▸ **Work to be completed**: Reproduce, from the lines below, exactly the stretch that begins at the line containing "163.5 78.295 -90))" and ends at the line containing "145.705 63.945 90))", both included.

[[ Dataset records, beginning ]]

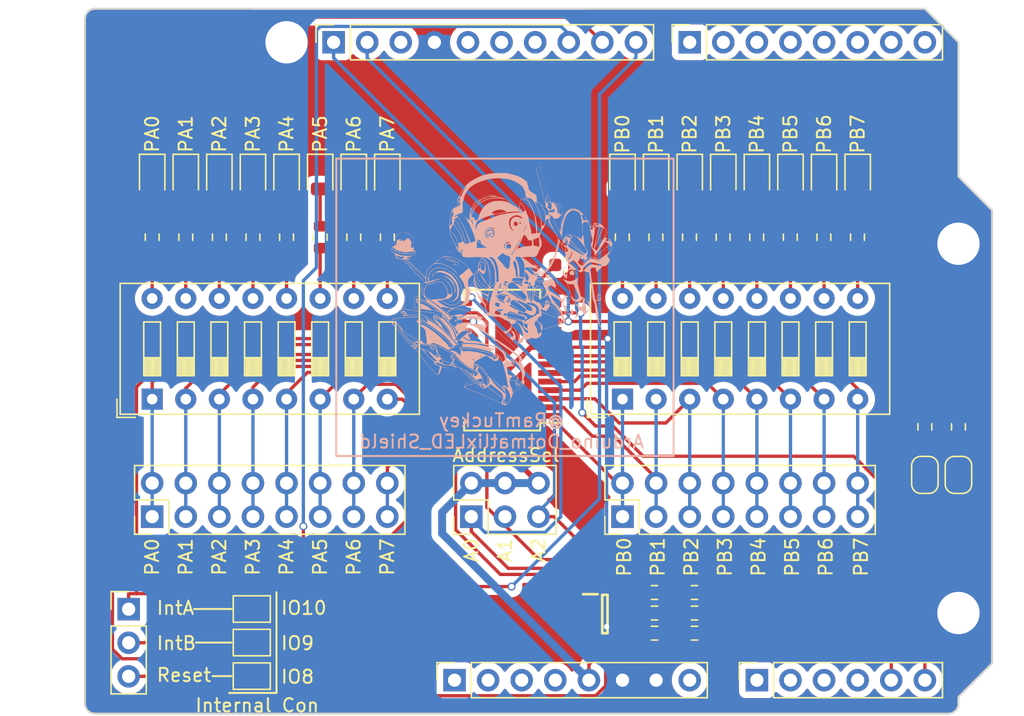
<source format=kicad_pcb>
(kicad_pcb (version 20221018) (generator pcbnew)

  (general
    (thickness 1.6)
  )

  (paper "A4")
  (title_block
    (date "mar. 31 mars 2015")
  )

  (layers
    (0 "F.Cu" signal)
    (31 "B.Cu" signal)
    (32 "B.Adhes" user "B.Adhesive")
    (33 "F.Adhes" user "F.Adhesive")
    (34 "B.Paste" user)
    (35 "F.Paste" user)
    (36 "B.SilkS" user "B.Silkscreen")
    (37 "F.SilkS" user "F.Silkscreen")
    (38 "B.Mask" user)
    (39 "F.Mask" user)
    (40 "Dwgs.User" user "User.Drawings")
    (41 "Cmts.User" user "User.Comments")
    (42 "Eco1.User" user "User.Eco1")
    (43 "Eco2.User" user "User.Eco2")
    (44 "Edge.Cuts" user)
    (45 "Margin" user)
    (46 "B.CrtYd" user "B.Courtyard")
    (47 "F.CrtYd" user "F.Courtyard")
    (48 "B.Fab" user)
    (49 "F.Fab" user)
  )

  (setup
    (stackup
      (layer "F.SilkS" (type "Top Silk Screen"))
      (layer "F.Paste" (type "Top Solder Paste"))
      (layer "F.Mask" (type "Top Solder Mask") (color "Green") (thickness 0.01))
      (layer "F.Cu" (type "copper") (thickness 0.035))
      (layer "dielectric 1" (type "core") (thickness 1.51) (material "FR4") (epsilon_r 4.5) (loss_tangent 0.02))
      (layer "B.Cu" (type "copper") (thickness 0.035))
      (layer "B.Mask" (type "Bottom Solder Mask") (color "Green") (thickness 0.01))
      (layer "B.Paste" (type "Bottom Solder Paste"))
      (layer "B.SilkS" (type "Bottom Silk Screen"))
      (copper_finish "None")
      (dielectric_constraints no)
    )
    (pad_to_mask_clearance 0)
    (aux_axis_origin 100 100)
    (grid_origin 100 0)
    (pcbplotparams
      (layerselection 0x00010fc_ffffffff)
      (plot_on_all_layers_selection 0x0000000_00000000)
      (disableapertmacros false)
      (usegerberextensions false)
      (usegerberattributes true)
      (usegerberadvancedattributes true)
      (creategerberjobfile true)
      (dashed_line_dash_ratio 12.000000)
      (dashed_line_gap_ratio 3.000000)
      (svgprecision 6)
      (plotframeref false)
      (viasonmask false)
      (mode 1)
      (useauxorigin false)
      (hpglpennumber 1)
      (hpglpenspeed 20)
      (hpglpendiameter 15.000000)
      (dxfpolygonmode true)
      (dxfimperialunits true)
      (dxfusepcbnewfont true)
      (psnegative false)
      (psa4output false)
      (plotreference true)
      (plotvalue true)
      (plotinvisibletext false)
      (sketchpadsonfab false)
      (subtractmaskfromsilk false)
      (outputformat 1)
      (mirror false)
      (drillshape 0)
      (scaleselection 1)
      (outputdirectory "")
    )
  )

  (net 0 "")
  (net 1 "GND")
  (net 2 "unconnected-(J1-Pin_1-Pad1)")
  (net 3 "+5V")
  (net 4 "/IOREF")
  (net 5 "/A0")
  (net 6 "/A1")
  (net 7 "/A2")
  (net 8 "/A3")
  (net 9 "/13")
  (net 10 "/12")
  (net 11 "/AREF")
  (net 12 "/8")
  (net 13 "/7")
  (net 14 "/*11")
  (net 15 "/*10")
  (net 16 "/*9")
  (net 17 "/4")
  (net 18 "/2")
  (net 19 "/*6")
  (net 20 "/*5")
  (net 21 "/TX{slash}1")
  (net 22 "/*3")
  (net 23 "/RX{slash}0")
  (net 24 "+3V3")
  (net 25 "VCC")
  (net 26 "/~{RESET}")
  (net 27 "Net-(D1-A)")
  (net 28 "Net-(D2-A)")
  (net 29 "Net-(D3-A)")
  (net 30 "Net-(D4-A)")
  (net 31 "Net-(D5-A)")
  (net 32 "Net-(D6-A)")
  (net 33 "Net-(D7-A)")
  (net 34 "Net-(D8-A)")
  (net 35 "Net-(D9-A)")
  (net 36 "Net-(D10-A)")
  (net 37 "Net-(D11-A)")
  (net 38 "Net-(D12-A)")
  (net 39 "Net-(D13-A)")
  (net 40 "Net-(D14-A)")
  (net 41 "Net-(D15-A)")
  (net 42 "Net-(D16-A)")
  (net 43 "Net-(J5-Pin_1)")
  (net 44 "Net-(J5-Pin_3)")
  (net 45 "Net-(J5-Pin_5)")
  (net 46 "Net-(J6-Pin_1)")
  (net 47 "Net-(J6-Pin_3)")
  (net 48 "Net-(J6-Pin_5)")
  (net 49 "Net-(J6-Pin_7)")
  (net 50 "Net-(J6-Pin_10)")
  (net 51 "Net-(J6-Pin_11)")
  (net 52 "Net-(J6-Pin_13)")
  (net 53 "Net-(J6-Pin_15)")
  (net 54 "Net-(J7-Pin_1)")
  (net 55 "Net-(J7-Pin_3)")
  (net 56 "Net-(J7-Pin_5)")
  (net 57 "Net-(J7-Pin_7)")
  (net 58 "Net-(J7-Pin_10)")
  (net 59 "Net-(J7-Pin_11)")
  (net 60 "Net-(J7-Pin_13)")
  (net 61 "Net-(J7-Pin_15)")
  (net 62 "Net-(JP1-A)")
  (net 63 "/SDA")
  (net 64 "Net-(JP2-A)")
  (net 65 "/SCL")
  (net 66 "Net-(R6-Pad1)")
  (net 67 "Net-(R7-Pad1)")
  (net 68 "Net-(R8-Pad1)")
  (net 69 "Net-(R9-Pad1)")
  (net 70 "Net-(R10-Pad1)")
  (net 71 "Net-(R11-Pad1)")
  (net 72 "Net-(R12-Pad1)")
  (net 73 "Net-(R13-Pad1)")
  (net 74 "Net-(R14-Pad1)")
  (net 75 "Net-(R15-Pad1)")
  (net 76 "Net-(R16-Pad1)")
  (net 77 "Net-(R17-Pad1)")
  (net 78 "Net-(R18-Pad1)")
  (net 79 "Net-(R19-Pad1)")
  (net 80 "Net-(R20-Pad1)")
  (net 81 "Net-(R21-Pad1)")
  (net 82 "unconnected-(U1-NC-Pad11)")
  (net 83 "unconnected-(U1-NC-Pad14)")
  (net 84 "/RESET")
  (net 85 "/INTA")
  (net 86 "/INTB")
  (net 87 "/EX_RESET")
  (net 88 "Net-(Q1-Pad1)")

  (footprint "Connector_PinSocket_2.54mm:PinSocket_1x08_P2.54mm_Vertical" (layer "F.Cu") (at 127.94 97.46 90))

  (footprint "Connector_PinSocket_2.54mm:PinSocket_1x06_P2.54mm_Vertical" (layer "F.Cu") (at 150.8 97.46 90))

  (footprint "Connector_PinSocket_2.54mm:PinSocket_1x10_P2.54mm_Vertical" (layer "F.Cu") (at 118.796 49.2 90))

  (footprint "Connector_PinSocket_2.54mm:PinSocket_1x08_P2.54mm_Vertical" (layer "F.Cu") (at 145.72 49.2 90))

  (footprint "Resistor_SMD:R_0603_1608Metric" (layer "F.Cu") (at 163.5 78.295 -90))

  (footprint "Connector_PinHeader_2.54mm:PinHeader_2x03_P2.54mm_Vertical" (layer "F.Cu") (at 129.21 85.09 90))

  (footprint "Button_Switch_THT:SW_DIP_SPSTx08_Slide_9.78x22.5mm_W7.62mm_P2.54mm" (layer "F.Cu") (at 140.64 76.2 90))

  (footprint "LED_SMD:LED_0805_2012Metric" (layer "F.Cu") (at 122.86 59.3575 -90))

  (footprint "SamacSys_Parts:SOT95P240X115-3N" (layer "F.Cu") (at 139.307 92.456))

  (footprint "Jumper:SolderJumper-2_P1.3mm_Bridged_RoundedPad1.0x1.5mm" (layer "F.Cu") (at 166.04 81.93 -90))

  (footprint "LED_SMD:LED_0805_2012Metric" (layer "F.Cu") (at 150.8 59.3575 -90))

  (footprint "Resistor_SMD:R_0603_1608Metric" (layer "F.Cu") (at 153.325 63.945 90))

  (footprint "Jumper:SolderJumper-2_P1.3mm_Bridged_RoundedPad1.0x1.5mm" (layer "F.Cu") (at 163.5 81.93 -90))

  (footprint "Resistor_SMD:R_0603_1608Metric" (layer "F.Cu") (at 145.705 63.945 90))

  (footprint "LED_SMD:LED_0805_2012Metric" (layer "F.Cu") (at 158.42 59.3575 -90))

  (footprint "Resistor_SMD:R_0603_1608Metric" (layer "F.Cu") (at 107.62 63.945 90))

  (footprint "LED_SMD:LED_0805_2012Metric" (layer "F.Cu") (at 140.64 59.3575 -90))

  (footprint "Resistor_SMD:R_0603_1608Metric" (layer "F.Cu") (at 143.165 63.945 90))

  (footprint "Jumper:SolderJumper-2_P1.3mm_Open_TrianglePad1.0x1.5mm" (layer "F.Cu") (at 112.61 94.615 180))

  (footprint "LED_SMD:LED_0805_2012Metric" (layer "F.Cu") (at 115.24 59.3575 -90))

  (footprint "LED_SMD:LED_0805_2012Metric" (layer "F.Cu") (at 155.88 59.3575 -90))

  (footprint "LED_SMD:LED_0805_2012Metric" (layer "F.Cu") (at 145.72 59.3575 -90))

  (footprint "Resistor_SMD:R_0603_1608Metric" (layer "F.Cu") (at 146.0878 92.3798))

  (footprint "Resistor_SMD:R_0603_1608Metric" (layer "F.Cu") (at 143.0662 92.3798))

  (footprint "LED_SMD:LED_0805_2012Metric" (layer "F.Cu") (at 110.16 59.3575 -90))

  (footprint "Resistor_SMD:R_0603_1608Metric" (layer "F.Cu") (at 140.625 63.945 90))

  (footprint "Arduino_MountingHole:MountingHole_3.2mm" (layer "F.Cu") (at 115.24 49.2))

  (footprint "Connector_PinHeader_2.54mm:PinHeader_1x03_P2.54mm_Vertical" (layer "F.Cu") (at 103.302 92.09))

  (footprint "Resistor_SMD:R_0603_1608Metric" (layer "F.Cu") (at 143.0642 90.8304))

  (footprint "Resistor_SMD:R_0603_1608Metric" (layer "F.Cu") (at 122.86 63.945 90))

  (footprint "Resistor_SMD:R_0603_1608Metric" (layer "F.Cu") (at 117.78 63.945 90))

  (footprint "Resistor_SMD:R_0603_1608Metric" (layer "F.Cu") (at 166.04 78.295 -90))

  (footprint "Resistor_SMD:R_0603_1608Metric" (layer "F.Cu") (at 150.785 63.945 90))

  (footprint "Jumper:SolderJumper-2_P1.3mm_Open_TrianglePad1.0x1.5mm" (layer "F.Cu") (at 112.61 97.155 180))

  (footprint "Resistor_SMD:R_0603_1608Metric" (layer "F.Cu") (at 143.0662 93.9038))

  (footprint "Resistor_SMD:R_0603_1608Metric" (layer "F.Cu") (at 112.7 63.945 90))

  (footprint "Resistor_SMD:R_0603_1608Metric" (layer "F.Cu") (at 110.16 63.945 90))

  (footprint "LED_SMD:LED_0805_2012Metric" (layer "F.Cu") (at 107.62 59.3575 -90))

  (footprint "LED_SMD:LED_0805_2012Metric" (layer "F.Cu") (at 120.32 59.3575 -90))

  (footprint "Resistor_SMD:R_0603_1608Metric" (layer "F.Cu") (at 120.32 63.945 90))

  (footprint "Resistor_SMD:R_0603_1608Metric" (layer "F.Cu") (at 115.24 63.945 90))

  (footprint "LED_SMD:LED_0805_2012Metric" (layer "F.Cu") (at 117.78 59.3575 -90))

  (footprint "LED_SMD:LED_0805_2012Metric" (layer "F.Cu")
    (tstamp ac984163-368d-4cae-b07f-7a66550b90a2)
    (at 148.26 59.3575 -90)
    (descr "LED SMD 0805 (2012 Metric), square (rectangular) end terminal, IPC_7351 nominal, (Body size source: https://docs.google.com/spreadsheets/d/1BsfQQcO9C6DZCsRaXUlFlo91Tg2WpOkGARC1WS5S8t0/edit?usp=sharing), generated with kicad-footprint-generator")
    (tags "LED")
    (property "Sheetfile" "mcp23017_testboard_arduino.kicad_sch")
    (property "Sheetname" "")
    (property "ki_description" "Light emitting diode, small symbol")
    (property "ki_keywords" "LED diode light-emitting-diode")
    (path "/8aceb8fa-c87d-41ab-8181-781041388e28")
    (attr smd)
    (fp_text reference "D4" (at 0 -1.65 90) (layer "F.SilkS") hide
        (effects (font (size 1 1) (thickness 0.15)))
      (tstamp 8d666f10-a2fb-41f7-8f83-f495eba91c96)
    )
    (fp_text value "green" (at 0 1.65 90) (layer "F.Fab") hide
        (effects (font (size 1 1) (thickness 0.15)))
      (tstamp 6e07fceb-7995-45b1-9575-32a8d2c37c1c)
    )
    (fp_line (start -1.685 -0.96) (end -1.685 0.96)
      (stroke (width 0.12) (type solid)) (layer "F.SilkS") (tstamp f339062c-c6fb-4e7b-8845-063217929daf))
    (fp_line (start -1.685 0.96) (end 1 0.96)
      (stroke (width 0.12) (type solid)) (layer "F.SilkS") (tstamp 7304e2be-8eda-452b-a03f-af7dbb86f2c0))
    (fp_line (start 1 -0.96) (end -1.685 -0.96)
      (stroke (width 0.12) (type solid)) (layer "F.SilkS") (tstamp 7377f239-788c-4053-a8da-424e83196e58))
    (fp_line (start -1.68 -0.95) (end 1.68 -0.95)
      (stroke (width 0.05) (type solid)) (layer "F.CrtYd") (tstamp 269ef0c7-022b-4856-b6dc-37c327e40dee))
    (fp_line (start -1.68 0.95) (end -1.68 -0.95)
      (stroke (width 0.05) (type solid)) (layer "F.CrtYd") (tstamp f1452e6c-4052-4295-bf81-cbe7923dd6de))
    (fp_l
... [972747 chars truncated]
</source>
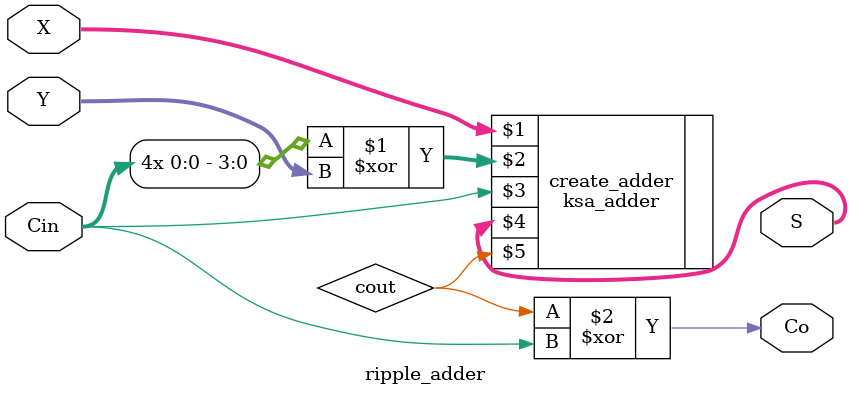
<source format=sv>
module ripple_adder(X, Y, S, Co, Cin);

 input logic [3:0] X, Y;// Two 4-bit inputs
 output logic [3:0] S;
 input logic Cin;
 output logic Co;
 logic w1, w2, w3, cout;

ksa_adder create_adder(X,{4{Cin}}^Y,Cin,S,cout);

assign Co = cout^Cin;


/*

 // instantiating 4 1-bit full adders in Verilog
fulladder u1(X[0], Cin^Y[0], Cin, S[0], w1);
fulladder u2(X[1], Cin^Y[1], w1, S[1], w2);
fulladder u3(X[2], Cin^Y[2], w2, S[2], w3);
fulladder u4(X[3], Cin^Y[3], w3, S[3], cout);

assign Co = cout^Cin;
*/
endmodule

</source>
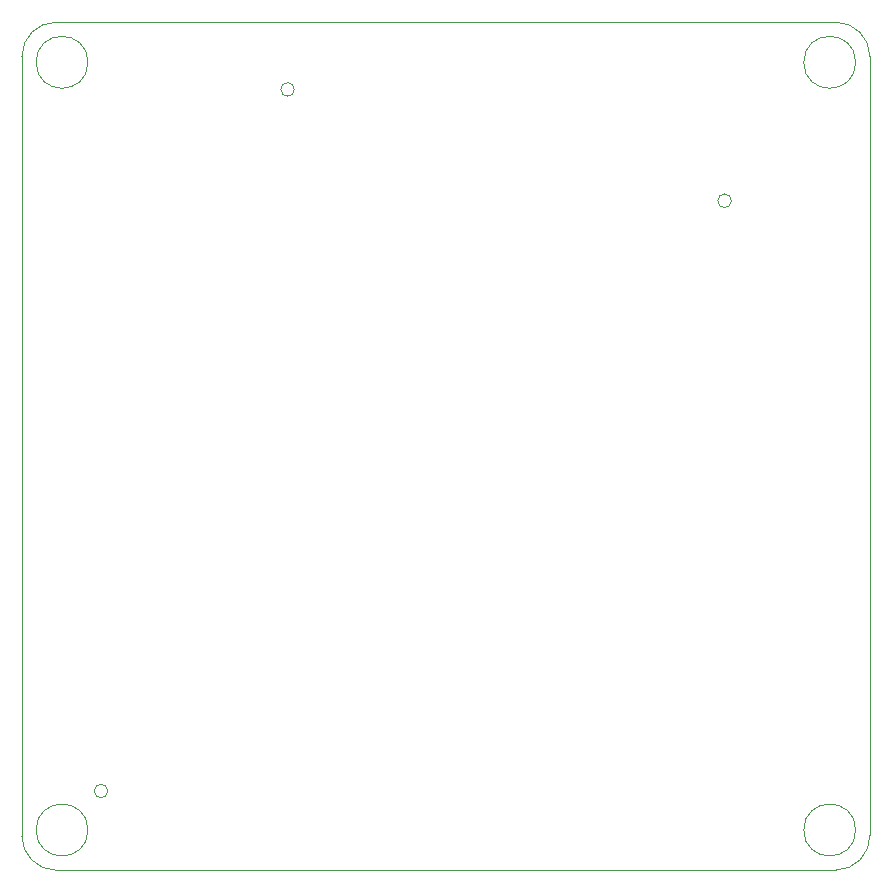
<source format=gbr>
%TF.GenerationSoftware,KiCad,Pcbnew,7.0.7-7.0.7~ubuntu22.04.1*%
%TF.CreationDate,2023-09-13T17:51:59+02:00*%
%TF.ProjectId,ShotClockProject,53686f74-436c-46f6-936b-50726f6a6563,rev?*%
%TF.SameCoordinates,Original*%
%TF.FileFunction,Profile,NP*%
%FSLAX46Y46*%
G04 Gerber Fmt 4.6, Leading zero omitted, Abs format (unit mm)*
G04 Created by KiCad (PCBNEW 7.0.7-7.0.7~ubuntu22.04.1) date 2023-09-13 17:51:59*
%MOMM*%
%LPD*%
G01*
G04 APERTURE LIST*
%TA.AperFunction,Profile*%
%ADD10C,0.100000*%
%TD*%
G04 APERTURE END LIST*
D10*
X121000000Y-135900000D02*
X187000000Y-135901723D01*
X123700000Y-132500000D02*
G75*
G03*
X123700000Y-132500000I-2200000J0D01*
G01*
X187000000Y-135901722D02*
G75*
G03*
X189899998Y-132900000I0J2901722D01*
G01*
X188700000Y-67500000D02*
G75*
G03*
X188700000Y-67500000I-2200000J0D01*
G01*
X123700000Y-67500000D02*
G75*
G03*
X123700000Y-67500000I-2200000J0D01*
G01*
X118100000Y-133000000D02*
G75*
G03*
X121000000Y-135900000I2900000J0D01*
G01*
X189900000Y-67000000D02*
G75*
G03*
X187000000Y-64100000I-2900000J0D01*
G01*
X125376000Y-129200000D02*
G75*
G03*
X125376000Y-129200000I-576000J0D01*
G01*
X141176000Y-69800000D02*
G75*
G03*
X141176000Y-69800000I-576000J0D01*
G01*
X121000000Y-64100000D02*
G75*
G03*
X118100000Y-67000000I0J-2900000D01*
G01*
X189899999Y-132900000D02*
X189900000Y-67000000D01*
X178176000Y-79224000D02*
G75*
G03*
X178176000Y-79224000I-576000J0D01*
G01*
X118100000Y-67000000D02*
X118100000Y-133000000D01*
X188700000Y-132500000D02*
G75*
G03*
X188700000Y-132500000I-2200000J0D01*
G01*
X187000000Y-64100000D02*
X121000000Y-64100000D01*
M02*

</source>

[[ Dataset records, end ]]

▸ **Exercise result**:
  (footprint "Resistor_SMD:R_0603_1608Metric" (layer "F.Cu") (at 163.5 78.295 -90))

  (footprint "Connector_PinHeader_2.54mm:PinHeader_2x03_P2.54mm_Vertical" (layer "F.Cu") (at 129.21 85.09 90))

  (footprint "Button_Switch_THT:SW_DIP_SPSTx08_Slide_9.78x22.5mm_W7.62mm_P2.54mm" (layer "F.Cu") (at 140.64 76.2 90))

  (footprint "LED_SMD:LED_0805_2012Metric" (layer "F.Cu") (at 122.86 59.3575 -90))

  (footprint "SamacSys_Parts:SOT95P240X115-3N" (layer "F.Cu") (at 139.307 92.456))

  (footprint "Jumper:SolderJumper-2_P1.3mm_Bridged_RoundedPad1.0x1.5mm" (layer "F.Cu") (at 166.04 81.93 -90))

  (footprint "LED_SMD:LED_0805_2012Metric" (layer "F.Cu") (at 150.8 59.3575 -90))

  (footprint "Resistor_SMD:R_0603_1608Metric" (layer "F.Cu") (at 153.325 63.945 90))

  (footprint "Jumper:SolderJumper-2_P1.3mm_Bridged_RoundedPad1.0x1.5mm" (layer "F.Cu") (at 163.5 81.93 -90))

  (footprint "Resistor_SMD:R_0603_1608Metric" (layer "F.Cu") (at 145.705 63.945 90))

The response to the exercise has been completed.